7. Section 9 CPC enables any person, as a matter of right, to file a suit of a civil nature excepting those, the cognizance whereof is either expressly or impliedly barred. 8. The two conditions which are required to be fulfilled for a civil court to have jurisdiction are; (a) the suit must be of a civil nature; and (b) the cognizance of such a suit should not have been expressly or impliedly barred. 9. The expression "civil nature" and the scope of jurisdiction of a civil court under Section 9 CPC was considered in the case of Most Rev. P.M.A. Metropolitan & Ors. Vs. Moran Mar Marthoma & Anr. 1995 Supp (4) SCC 286, and it was held as follows: “28. ...The expansive nature of the section is demonstrated by use of phraseology both positive and negative. The earlier part opens the door widely and latter debars entry to only those which are expressly or impliedly barred. The two explanations, one existing from inception and latter added in 1976 bring out clearly the legislative intention of extending operation of the section to such religious matters where right to property or office is involved irrespective of whether any fee is attached to the office or not. The language used is simple but explicit and clear. It is structured on the basic principle of a civilised jurisprudence that absence of machinery for enforcement of right renders it nugatory. The heading which is normally key to the section brings out unequivocally that all civil suits are cognizable unless barred. What is meant by it is explained further by widening the ambit of the section by use of the word 'shall' and the expression, “all suits of a civil nature” unless “expressly or impliedly barred”. 29. Each word and expression casts an obligation on the court to exercise jurisdiction for enforcement of right. The word 'shall' makes it mandatory. No court can refuse to entertain a suit if it is of description mentioned in the section. That is amplified by use of expression 'all suits of civil nature'. The word 'civil' according to dictionary means “relating to the citizen as an individual; civil rights”. In Black's Legal Dictionary it is defined as “relating to provide rights and remedies sought by civil actions as contrasted with criminal proceedings”. In law it is understood as an antonym of criminal.

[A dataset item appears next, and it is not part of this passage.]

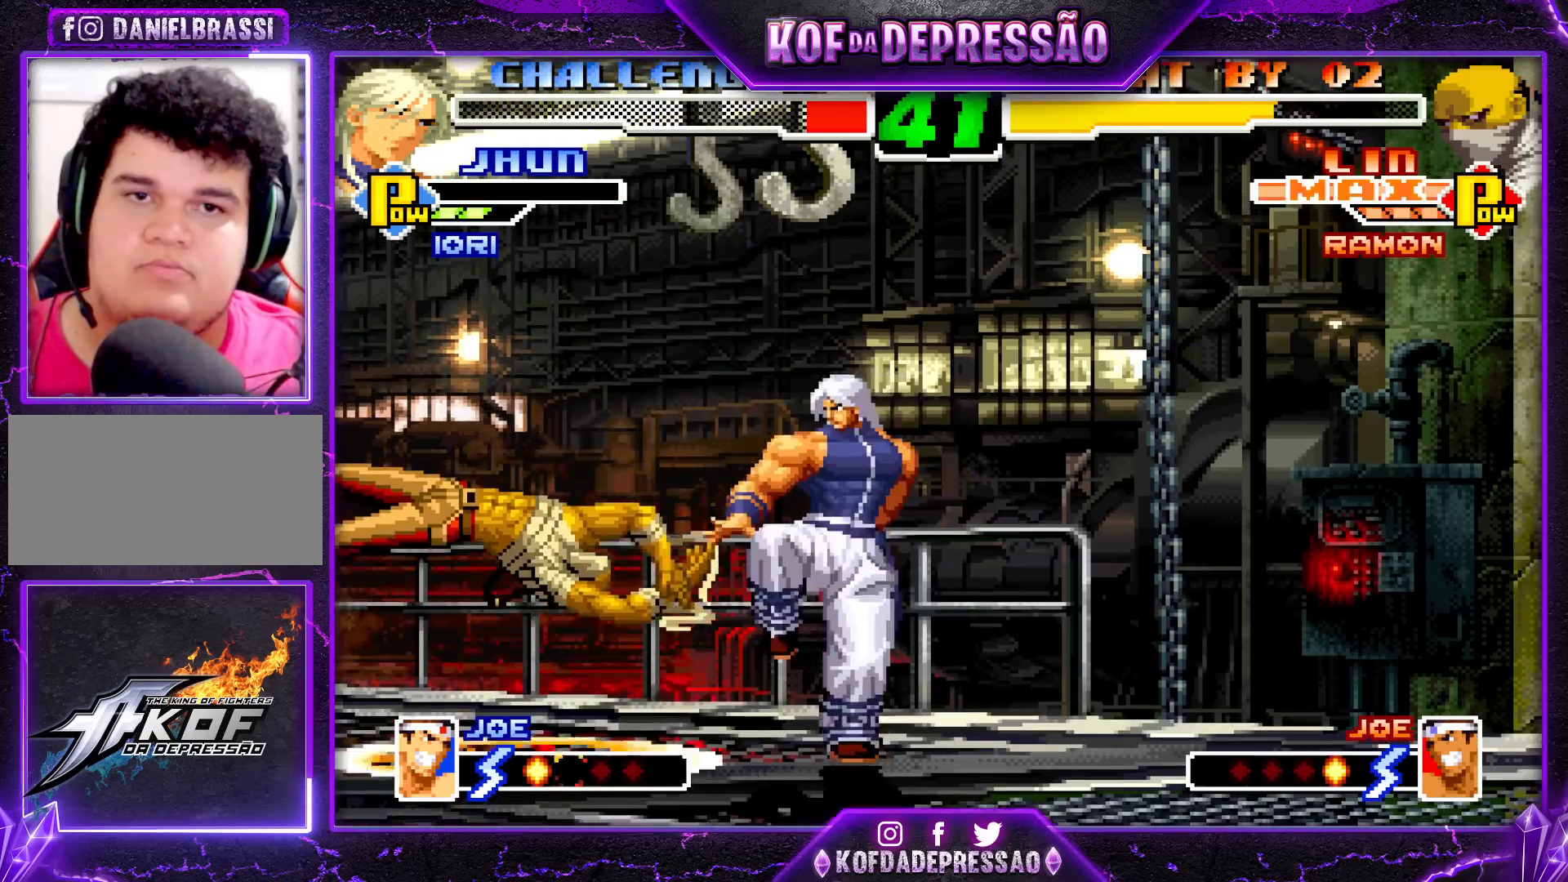
{"buttons": [], "left_stick": "center", "events": [[83, "SQUARE", "down"], [83, "TRIANGLE", "down"], [100, "CROSS", "down"], [133, "TRIANGLE", "up"], [150, "CROSS", "up"], [150, "SQUARE", "up"], [217, "CROSS", "down"], [217, "SQUARE", "down"], [217, "TRIANGLE", "down"], [250, "R1", "down"], [267, "R1", "up"], [283, "R1", "down"], [367, "CROSS", "up"], [467, "SQUARE", "up"], [467, "TRIANGLE", "up"], [500, "R1", "up"]]}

The word 'civil' according to dictionary means “relating to the citizen as an individual; civil rights”. In Black's Legal Dictionary it is defined as “relating to provide rights and remedies sought by civil actions as contrasted with criminal proceedings”. In law it is understood as an antonym of criminal. Historically the two broad classifications were civil and criminal. Revenue, tax and company etc. were added to it later. But they too pertain to the larger family of 'civil'. There is thus no doubt about the width of the word 'civil'. Its width has been stretched further by using the word 'nature' along with it. That is even those suits are cognizable which are not only civil but are even of civil nature. In Article 133 of the Constitution an appeal lies to this Court against any judgment, decree or order in a “civil proceeding”. This expression came up for construction in S.A.L. Narayan Row v. Ishwarlal Bhagwandas ( AIR 1965 SC 1818 ). The Constitution Bench held “a proceedings for relief against infringement of civil right of a person is a civil proceedings”. In Arbind Kumar Singh v. Nand Kishore Prasad ( AIR 1968 SC 1227 ) it was held “to extend to all proceedings which directly affect civil rights”. The dictionary meaning of the word 'proceedings' is “the institution of a legal action, any step taken in a legal action”. In Black's Law Dictionary it is explained as: “In a general sense, the form and manner of conducting juridical business before a court or judicial officer. Regular and orderly progress in form of law, including all possible steps in an action from its commencement to the execution of judgment. Term also refers to administrative proceedings before agencies, tribunals, bureaus, or the like.” The word 'nature' has been defined as “the fundamental qualities of a person or thing; identity or essential character; sort; kind; character”. It is thus wider in content. The word 'civil nature' is wider than the word “civil proceeding”. The section would, therefore, be available in every case where the dispute has the characteristic of affecting one's rights which are not only civil but of civil nature.” 10. A litigant having grievance of a civil nature thus has a right to institute a suit in a civil court unless its cognizance is either expressly or impliedly barred. In Dhulabhai Vs.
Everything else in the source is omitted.